Er macht auch deutlich, daß, wenn die Seele einmal in den Hades eingetreten ist, eine Veränderung für sie dort nicht mehr möglich ist. Eine „große Kluft“ ist „befestigt“. Kein Übergang aus der Pein zur Glückseligkeit ist möglich. Hier gibt es keine „weitere Hoffnung“ mehr.
Der reiche Mann wurde ganz evangelistisch im Hades. Er wünschte einen übernatürlichen Besuch bei seinen Brüdern, um sie auf dem Weg zu diesem qualvollen Ort anzuhalten. Der Herr zeigt uns, daß kein übernatürliches Ereignis, selbst wenn es möglich wäre, die Menschen aufhalten würde, wenn Gottes Wort sie nicht aufhält.
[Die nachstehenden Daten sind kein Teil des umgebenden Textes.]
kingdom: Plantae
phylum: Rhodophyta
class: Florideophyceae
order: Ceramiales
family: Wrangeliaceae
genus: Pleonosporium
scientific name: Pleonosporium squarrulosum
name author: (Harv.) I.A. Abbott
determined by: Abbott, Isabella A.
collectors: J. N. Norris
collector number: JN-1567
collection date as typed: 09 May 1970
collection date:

Heute appelliert Gott an die Menschen durch das Neue Testament ebenso wie durch Moses und die Propheten, und das Neue Testament enthält das Zeugnis von dem, der aus den Toten auferstand. Wenn die Menschen die Bibel verwerfen, die das vollendete Wort Gottes für unsere Tage ist, dann wird sie nichts überzeugen, und sie werden an den Ort der Qual kommen.
Ach, möge doch eine von Gott gewirkte Überzeugung in diesen Dingen uns beseelen! Dann würde die „Liebe unseres Heiland-Gottes gegenüber dem Menschen“ auch unsere Herzen erfüllen. Wir würden voller Eifer um die Seelen der Menschen besorgt sein. Wir würden mehr einem Joseph Alleine gleichen, einem jener hingebungsvollen Männer, die sich unter der Uniformitätsakte von ihren Zeitgenossen ausgestoßen sahen, von dem gesagt wurde, daß er „ein unstillbares Verlangen hatte, wertvolle Seelen zur Bekehrung zu bringen“. Und wir sollten solchen Eifer für die Seelen der Menschen haben, solange noch die angenehme Zeit, der Tag des Heils, andauert.